• EXERCISE BRIEF:
Exactly and only the lines from the first entry through the line with "The other generic" should be copied, both ends included, with no pictures.
AVAILABLE DATA: Begin
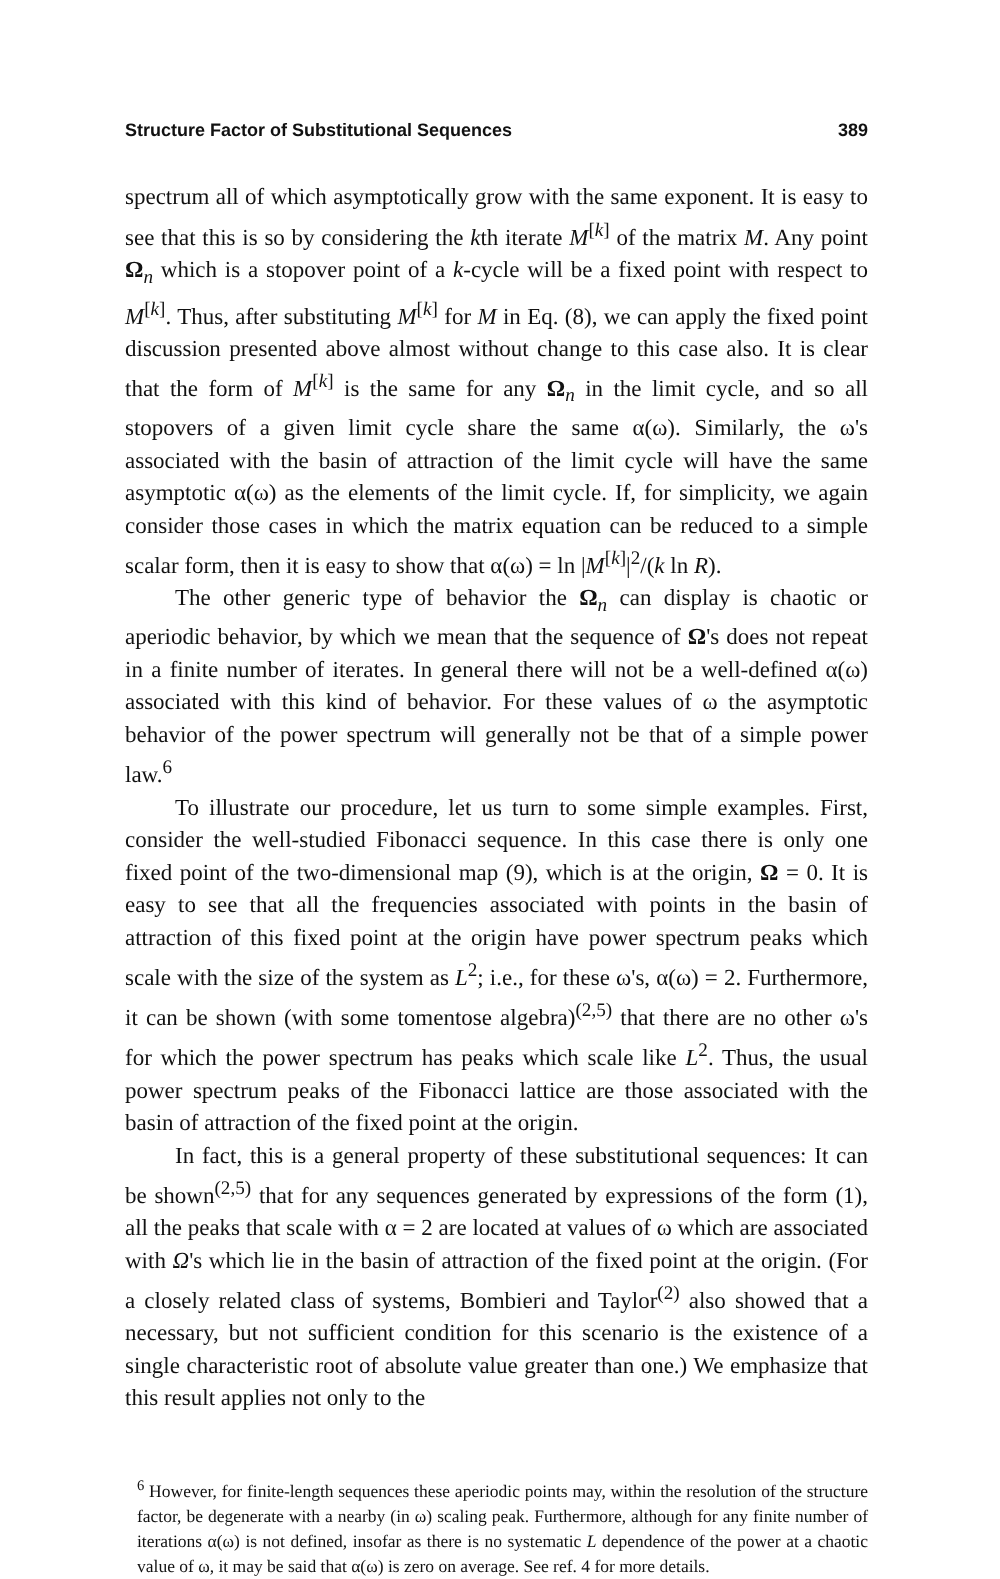Structure Factor of Substitutional Sequences 389
spectrum all of which asymptotically grow with the same exponent. It is easy to see that this is so by considering the kth iterate M<sup>[k]</sup> of the matrix M. Any point Ω<sub>n</sub> which is a stopover point of a k-cycle will be a fixed point with respect to M<sup>[k]</sup>. Thus, after substituting M<sup>[k]</sup> for M in Eq. (8), we can apply the fixed point discussion presented above almost without change to this case also. It is clear that the form of M<sup>[k]</sup> is the same for any Ω<sub>n</sub> in the limit cycle, and so all stopovers of a given limit cycle share the same α(ω). Similarly, the ω's associated with the basin of attraction of the limit cycle will have the same asymptotic α(ω) as the elements of the limit cycle. If, for simplicity, we again consider those cases in which the matrix equation can be reduced to a simple scalar form, then it is easy to show that α(ω) = ln |M<sup>[k]</sup>|<sup>2</sup>/(k ln R).
The other generic type of behavior the Ω<sub>n</sub> can display is chaotic or aperiodic behavior, by which we mean that the sequence of Ω's does not repeat in a finite number of iterates. In general there will not be a well-defined α(ω) associated with this kind of behavior. For these values of ω the asymptotic behavior of the power spectrum will generally not be that of a simple power law.<sup>6</sup>
To illustrate our procedure, let us turn to some simple examples. First, consider the well-studied Fibonacci sequence. In this case there is only one fixed point of the two-dimensional map (9), which is at the origin, Ω = 0. It is easy to see that all the frequencies associated with points in the basin of attraction of this fixed point at the origin have power spectrum peaks which scale with the size of the system as L<sup>2</sup>; i.e., for these ω's, α(ω) = 2. Furthermore, it can be shown (with some tomentose algebra)<sup>(2,5)</sup> that there are no other ω's for which the power spectrum has peaks which scale like L<sup>2</sup>. Thus, the usual power spectrum peaks of the Fibonacci lattice are those associated with the basin of attraction of the fixed point at the origin.
In fact, this is a general property of these substitutional sequences: It can be shown<sup>(2,5)</sup> that for any sequences generated by expressions of the form (1), all the peaks that scale with α = 2 are located at values of ω which are associated with Ω's which lie in the basin of attraction of the fixed point at the origin. (For a closely related class of systems, Bombieri and Taylor<sup>(2)</sup> also showed that a necessary, but not sufficient condition for this scenario is the existence of a single characteristic root of absolute value greater than one.) We emphasize that this result applies not only to the
<sup>6</sup> However, for finite-length sequences these aperiodic points may, within the resolution of the structure factor, be degenerate with a nearby (in ω) scaling peak. Furthermore, although for any finite number of iterations α(ω) is not defined, insofar as there is no systematic L dependence of the power at a chaotic value of ω, it may be said that α(ω) is zero on average. See ref. 4 for more details.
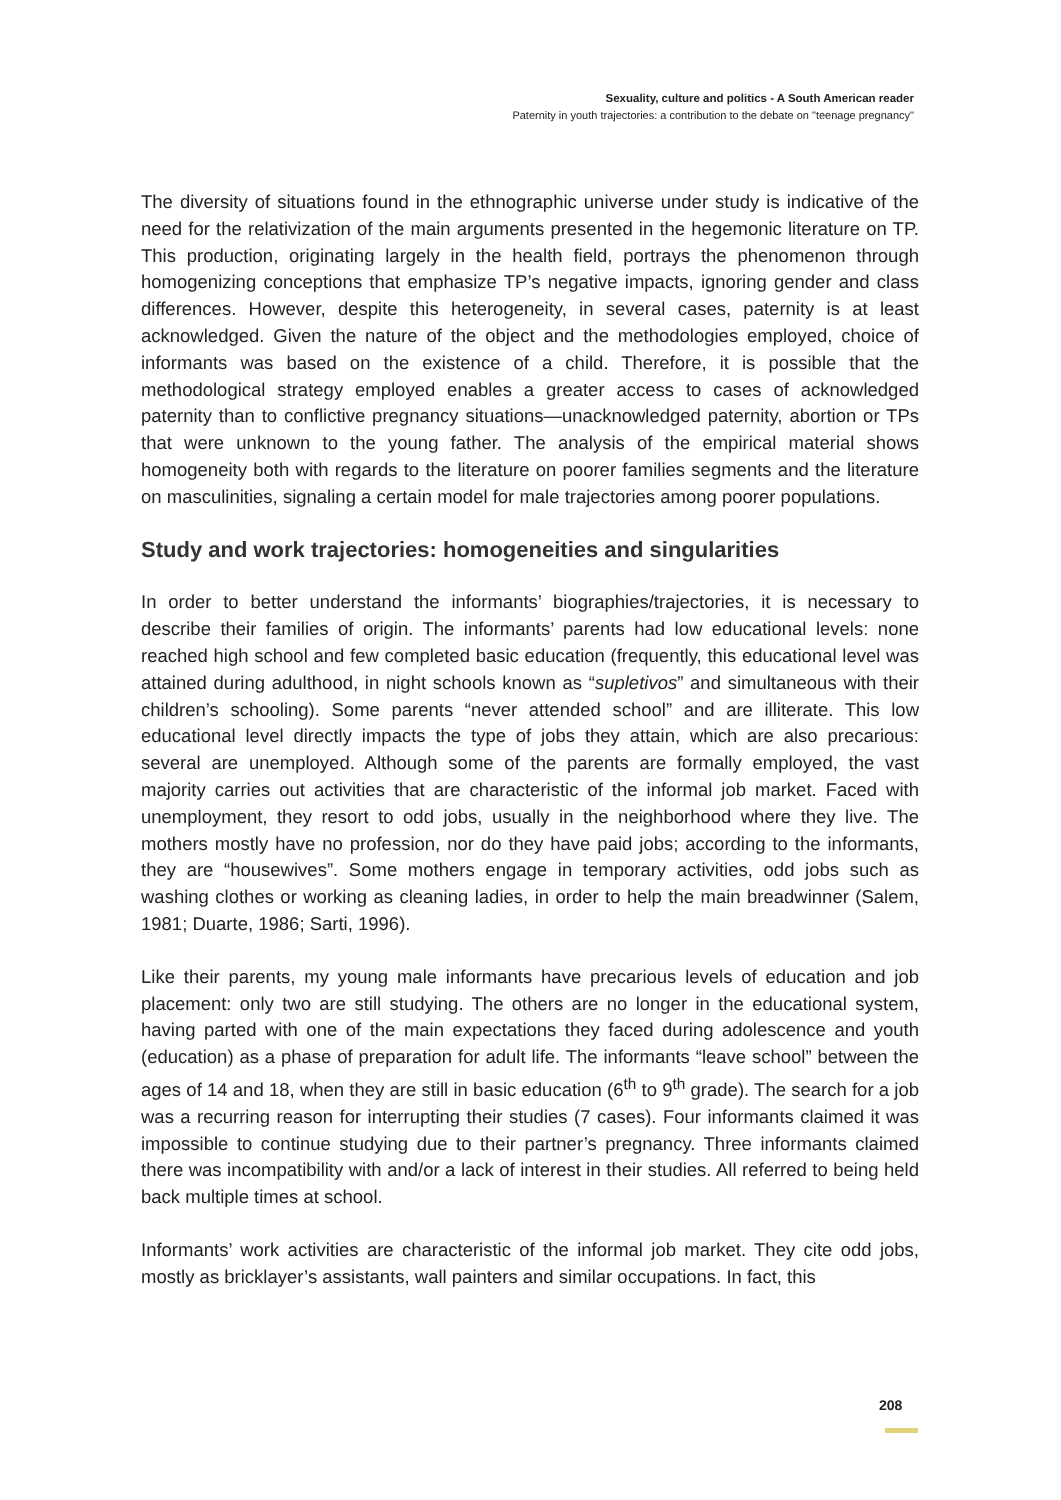Sexuality, culture and politics - A South American reader
Paternity in youth trajectories: a contribution to the debate on "teenage pregnancy"
The diversity of situations found in the ethnographic universe under study is indicative of the need for the relativization of the main arguments presented in the hegemonic literature on TP. This production, originating largely in the health field, portrays the phenomenon through homogenizing conceptions that emphasize TP’s negative impacts, ignoring gender and class differences. However, despite this heterogeneity, in several cases, paternity is at least acknowledged. Given the nature of the object and the methodologies employed, choice of informants was based on the existence of a child. Therefore, it is possible that the methodological strategy employed enables a greater access to cases of acknowledged paternity than to conflictive pregnancy situations—unacknowledged paternity, abortion or TPs that were unknown to the young father. The analysis of the empirical material shows homogeneity both with regards to the literature on poorer families segments and the literature on masculinities, signaling a certain model for male trajectories among poorer populations.
Study and work trajectories: homogeneities and singularities
In order to better understand the informants’ biographies/trajectories, it is necessary to describe their families of origin. The informants’ parents had low educational levels: none reached high school and few completed basic education (frequently, this educational level was attained during adulthood, in night schools known as “supletivos” and simultaneous with their children’s schooling). Some parents “never attended school” and are illiterate. This low educational level directly impacts the type of jobs they attain, which are also precarious: several are unemployed. Although some of the parents are formally employed, the vast majority carries out activities that are characteristic of the informal job market. Faced with unemployment, they resort to odd jobs, usually in the neighborhood where they live. The mothers mostly have no profession, nor do they have paid jobs; according to the informants, they are “housewives”. Some mothers engage in temporary activities, odd jobs such as washing clothes or working as cleaning ladies, in order to help the main breadwinner (Salem, 1981; Duarte, 1986; Sarti, 1996).
Like their parents, my young male informants have precarious levels of education and job placement: only two are still studying. The others are no longer in the educational system, having parted with one of the main expectations they faced during adolescence and youth (education) as a phase of preparation for adult life. The informants “leave school” between the ages of 14 and 18, when they are still in basic education (6<sup>th</sup> to 9<sup>th</sup> grade). The search for a job was a recurring reason for interrupting their studies (7 cases). Four informants claimed it was impossible to continue studying due to their partner’s pregnancy. Three informants claimed there was incompatibility with and/or a lack of interest in their studies. All referred to being held back multiple times at school.
Informants’ work activities are characteristic of the informal job market. They cite odd jobs, mostly as bricklayer’s assistants, wall painters and similar occupations. In fact, this
208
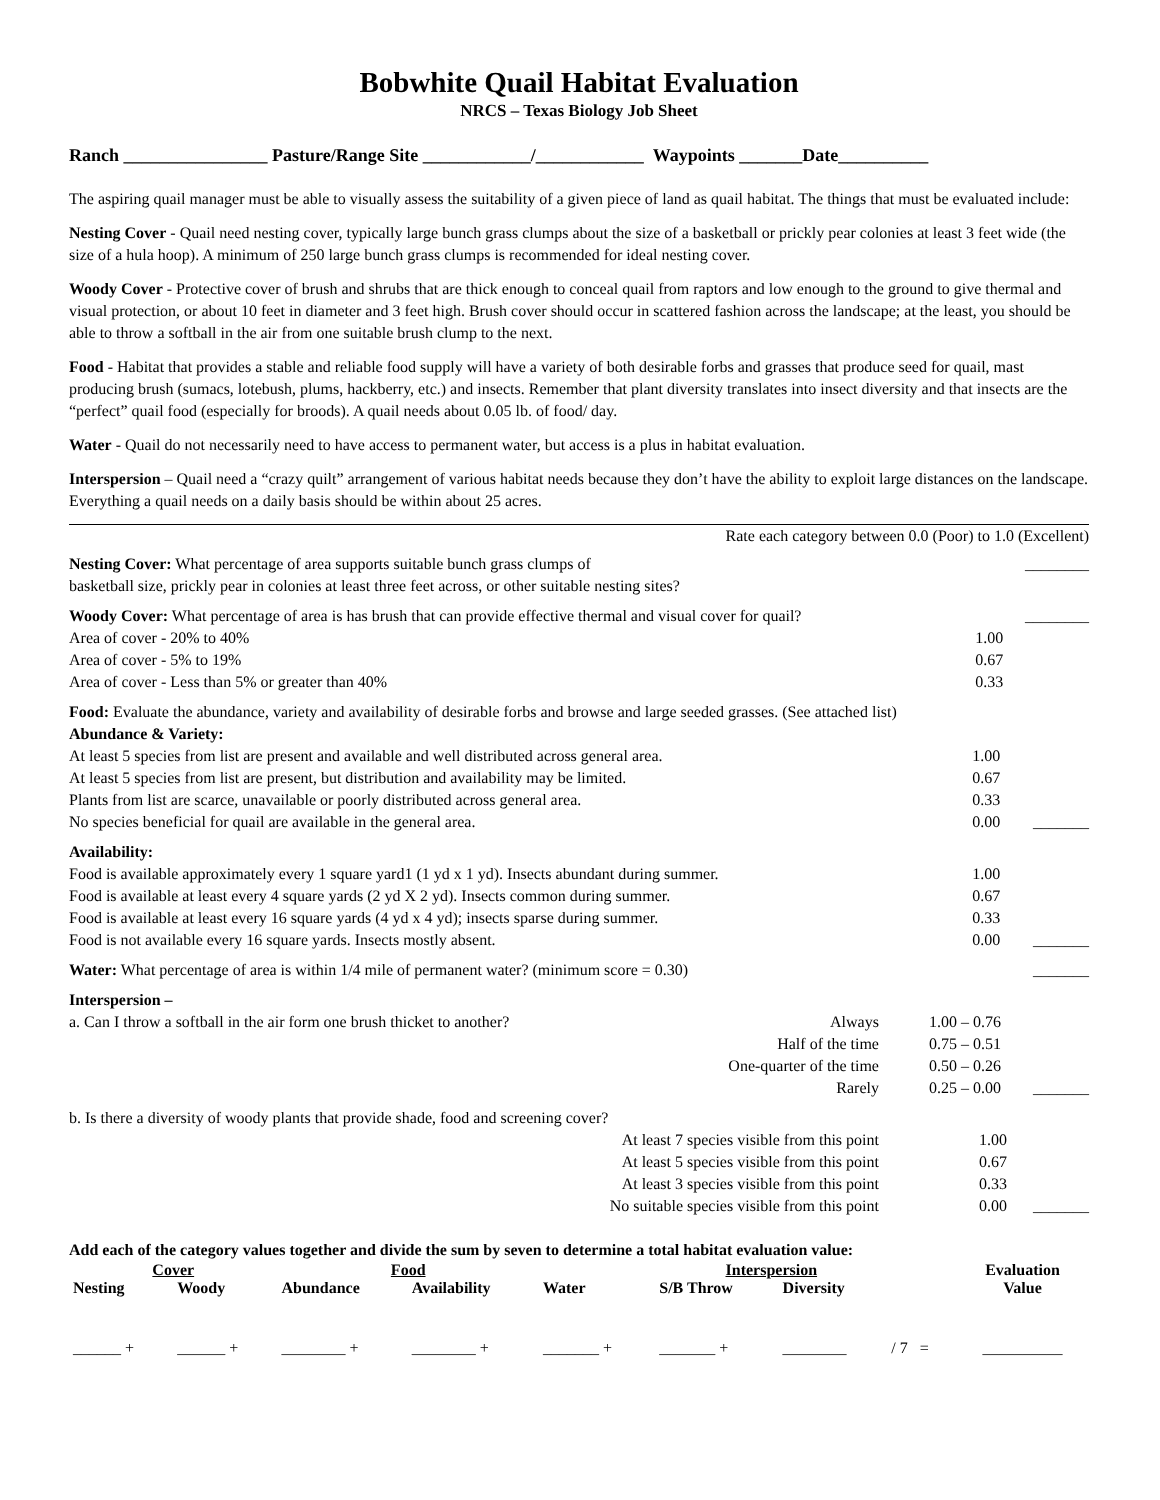Bobwhite Quail Habitat Evaluation
NRCS – Texas Biology Job Sheet
Ranch ________________ Pasture/Range Site ____________/____________ Waypoints _______Date__________
The aspiring quail manager must be able to visually assess the suitability of a given piece of land as quail habitat. The things that must be evaluated include:
Nesting Cover - Quail need nesting cover, typically large bunch grass clumps about the size of a basketball or prickly pear colonies at least 3 feet wide (the size of a hula hoop). A minimum of 250 large bunch grass clumps is recommended for ideal nesting cover.
Woody Cover - Protective cover of brush and shrubs that are thick enough to conceal quail from raptors and low enough to the ground to give thermal and visual protection, or about 10 feet in diameter and 3 feet high. Brush cover should occur in scattered fashion across the landscape; at the least, you should be able to throw a softball in the air from one suitable brush clump to the next.
Food - Habitat that provides a stable and reliable food supply will have a variety of both desirable forbs and grasses that produce seed for quail, mast producing brush (sumacs, lotebush, plums, hackberry, etc.) and insects. Remember that plant diversity translates into insect diversity and that insects are the “perfect” quail food (especially for broods). A quail needs about 0.05 lb. of food/ day.
Water - Quail do not necessarily need to have access to permanent water, but access is a plus in habitat evaluation.
Interspersion – Quail need a “crazy quilt” arrangement of various habitat needs because they don’t have the ability to exploit large distances on the landscape. Everything a quail needs on a daily basis should be within about 25 acres.
Rate each category between 0.0 (Poor) to 1.0 (Excellent)
| Nesting Cover: What percentage of area supports suitable bunch grass clumps of basketball size, prickly pear in colonies at least three feet across, or other suitable nesting sites? | | ________ |
| Woody Cover: What percentage of area is has brush that can provide effective thermal and visual cover for quail? | | ________ |
| Area of cover - 20% to 40% | 1.00 | |
| Area of cover - 5% to 19% | 0.67 | |
| Area of cover - Less than 5% or greater than 40% | 0.33 | |
| Food: Evaluate the abundance, variety and availability of desirable forbs and browse and large seeded grasses. (See attached list) Abundance & Variety: | | |
| At least 5 species from list are present and available and well distributed across general area. | 1.00 | |
| At least 5 species from list are present, but distribution and availability may be limited. | 0.67 | |
| Plants from list are scarce, unavailable or poorly distributed across general area. | 0.33 | |
| No species beneficial for quail are available in the general area. | 0.00 | _______ |
| Availability: | | |
| Food is available approximately every 1 square yard1 (1 yd x 1 yd). Insects abundant during summer. | 1.00 | |
| Food is available at least every 4 square yards (2 yd X 2 yd). Insects common during summer. | 0.67 | |
| Food is available at least every 16 square yards (4 yd x 4 yd); insects sparse during summer. | 0.33 | |
| Food is not available every 16 square yards. Insects mostly absent. | 0.00 | _______ |
| Water: What percentage of area is within 1/4 mile of permanent water? (minimum score = 0.30) | | _______ |
| Interspersion – | | | |
| a. Can I throw a softball in the air form one brush thicket to another? | Always | 1.00 – 0.76 | |
| | Half of the time | 0.75 – 0.51 | |
| | One-quarter of the time | 0.50 – 0.26 | |
| | Rarely | 0.25 – 0.00 | _______ |
| b. Is there a diversity of woody plants that provide shade, food and screening cover? | | | |
| | At least 7 species visible from this point | 1.00 | |
| | At least 5 species visible from this point | 0.67 | |
| | At least 3 species visible from this point | 0.33 | |
| | No suitable species visible from this point | 0.00 | _______ |
Add each of the category values together and divide the sum by seven to determine a total habitat evaluation value:
| Cover | | Food | | | Interspersion | | | Evaluation |
| --- | --- | --- | --- | --- | --- | --- | --- | --- |
| Nesting | Woody | Abundance | Availability | Water | S/B Throw | Diversity | | Value |
| ______ + | ______ + | ________ + | ________ + | _______ + | _______ + | ________ | / 7 = | __________ |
AVAILABLE DATA: End
• ANSWER TO THIS TASK:
Structure Factor of Substitutional Sequences 389
spectrum all of which asymptotically grow with the same exponent. It is easy to see that this is so by considering the kth iterate M<sup>[k]</sup> of the matrix M. Any point Ω<sub>n</sub> which is a stopover point of a k-cycle will be a fixed point with respect to M<sup>[k]</sup>. Thus, after substituting M<sup>[k]</sup> for M in Eq. (8), we can apply the fixed point discussion presented above almost without change to this case also. It is clear that the form of M<sup>[k]</sup> is the same for any Ω<sub>n</sub> in the limit cycle, and so all stopovers of a given limit cycle share the same α(ω). Similarly, the ω's associated with the basin of attraction of the limit cycle will have the same asymptotic α(ω) as the elements of the limit cycle. If, for simplicity, we again consider those cases in which the matrix equation can be reduced to a simple scalar form, then it is easy to show that α(ω) = ln |M<sup>[k]</sup>|<sup>2</sup>/(k ln R).
The other generic type of behavior the Ω<sub>n</sub> can display is chaotic or aperiodic behavior, by which we mean that the sequence of Ω's does not repeat in a finite number of iterates. In general there will not be a well-defined α(ω) associated with this kind of behavior. For these values of ω the asymptotic behavior of the power spectrum will generally not be that of a simple power law.<sup>6</sup>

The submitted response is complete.